Systems engineering includes both management and technical activities. The management process focuses on program and project management, while the technical process focuses more on tools, such as modeling, optimization, simulation, systems analysis, statistical analysis, reliability analysis, and decision theory. Systems engineers also use a wide range of graphical tools to represent problems.

For example, systems engineers at Lockheed Martin involved in the Joint Strike Fighter project must ensure that the electrical and mechanical systems work together properly and must coordinate work between subcontractors working on each of the subsystems.

The International Council on Systems Engineering (ICOSE) was created to address the need for improvements in systems engineering practices and education. Many schools around the world now offer graduate programs in systems engineering. Many experts believe that practical experience is needed to be an effective systems engineer, which explains why few schools offer systems engineering undergraduate programs.

See industrial engineering, subcontracting, system, systems thinking.

systems thinking – A worldview that encourages a holistic understanding of how a collection of related entities interact with each other and the environment over time to fulfill its mission.

Systems thinking is a holistic way of understanding the world. It not only considers the system at a point in time, but also considers how a system changes over time in response to changes in its environment. Contrary to Descartes’ reductionist view, systems thinking argues that a system cannot be understood just by studying its parts. Systems thinking acknowledges that a change in one area can adversely affect other areas of the system.

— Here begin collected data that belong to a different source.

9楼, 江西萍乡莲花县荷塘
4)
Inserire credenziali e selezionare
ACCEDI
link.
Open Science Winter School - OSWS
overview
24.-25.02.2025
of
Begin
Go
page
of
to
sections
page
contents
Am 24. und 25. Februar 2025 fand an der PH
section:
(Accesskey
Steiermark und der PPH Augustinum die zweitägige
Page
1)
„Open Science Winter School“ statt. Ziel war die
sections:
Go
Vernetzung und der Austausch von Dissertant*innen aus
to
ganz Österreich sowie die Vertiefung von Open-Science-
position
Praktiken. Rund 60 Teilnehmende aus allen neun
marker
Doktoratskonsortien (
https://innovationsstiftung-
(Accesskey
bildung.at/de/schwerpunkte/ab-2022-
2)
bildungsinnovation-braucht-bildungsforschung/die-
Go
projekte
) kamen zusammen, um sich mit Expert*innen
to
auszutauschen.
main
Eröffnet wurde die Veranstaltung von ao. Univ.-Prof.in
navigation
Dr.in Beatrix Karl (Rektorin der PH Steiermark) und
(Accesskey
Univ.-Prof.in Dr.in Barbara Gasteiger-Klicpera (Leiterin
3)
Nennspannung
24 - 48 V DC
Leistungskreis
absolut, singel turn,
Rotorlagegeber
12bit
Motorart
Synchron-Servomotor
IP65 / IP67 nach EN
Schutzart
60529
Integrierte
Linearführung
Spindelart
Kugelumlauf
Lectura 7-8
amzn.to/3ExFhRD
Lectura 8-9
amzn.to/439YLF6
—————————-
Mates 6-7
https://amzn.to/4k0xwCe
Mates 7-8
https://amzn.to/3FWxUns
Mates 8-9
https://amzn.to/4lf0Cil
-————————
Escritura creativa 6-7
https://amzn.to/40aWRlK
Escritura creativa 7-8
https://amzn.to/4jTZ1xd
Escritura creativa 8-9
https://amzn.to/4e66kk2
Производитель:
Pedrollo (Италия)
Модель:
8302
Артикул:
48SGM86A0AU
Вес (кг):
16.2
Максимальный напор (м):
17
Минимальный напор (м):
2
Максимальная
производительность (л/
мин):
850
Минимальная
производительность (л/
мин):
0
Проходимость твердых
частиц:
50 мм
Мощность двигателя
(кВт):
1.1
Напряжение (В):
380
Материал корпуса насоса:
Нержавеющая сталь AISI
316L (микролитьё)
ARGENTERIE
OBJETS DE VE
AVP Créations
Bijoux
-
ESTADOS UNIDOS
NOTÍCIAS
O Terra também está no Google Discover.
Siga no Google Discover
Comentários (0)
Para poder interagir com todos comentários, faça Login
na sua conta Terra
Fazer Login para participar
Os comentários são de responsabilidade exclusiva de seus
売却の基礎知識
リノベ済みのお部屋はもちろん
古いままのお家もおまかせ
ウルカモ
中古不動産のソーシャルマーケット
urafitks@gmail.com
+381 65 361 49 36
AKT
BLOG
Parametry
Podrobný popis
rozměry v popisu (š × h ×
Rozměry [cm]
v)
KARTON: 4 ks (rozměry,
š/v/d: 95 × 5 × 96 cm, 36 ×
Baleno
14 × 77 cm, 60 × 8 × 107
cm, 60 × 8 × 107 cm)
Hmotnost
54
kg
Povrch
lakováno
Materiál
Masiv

For example, the reductionist approach to improving the braking system in a car would study each component separately (brake pads, brake pedal, brake lights, etc.). In contrast, systems thinking studies all components related to the braking system of the car, including the braking system, the car display, the driver, the road, and the weather, and how these components interact with each other over time.

Application of systems thinking to the supply chain has created what many consider to be a new business discipline with multiple professional societies, journals, and job titles that did not exist until the mid-1980s.

See process, simulation, SIPOC Diagram, suboptimization, supply chain management, system, systems engineering.

system reliability – See reliability.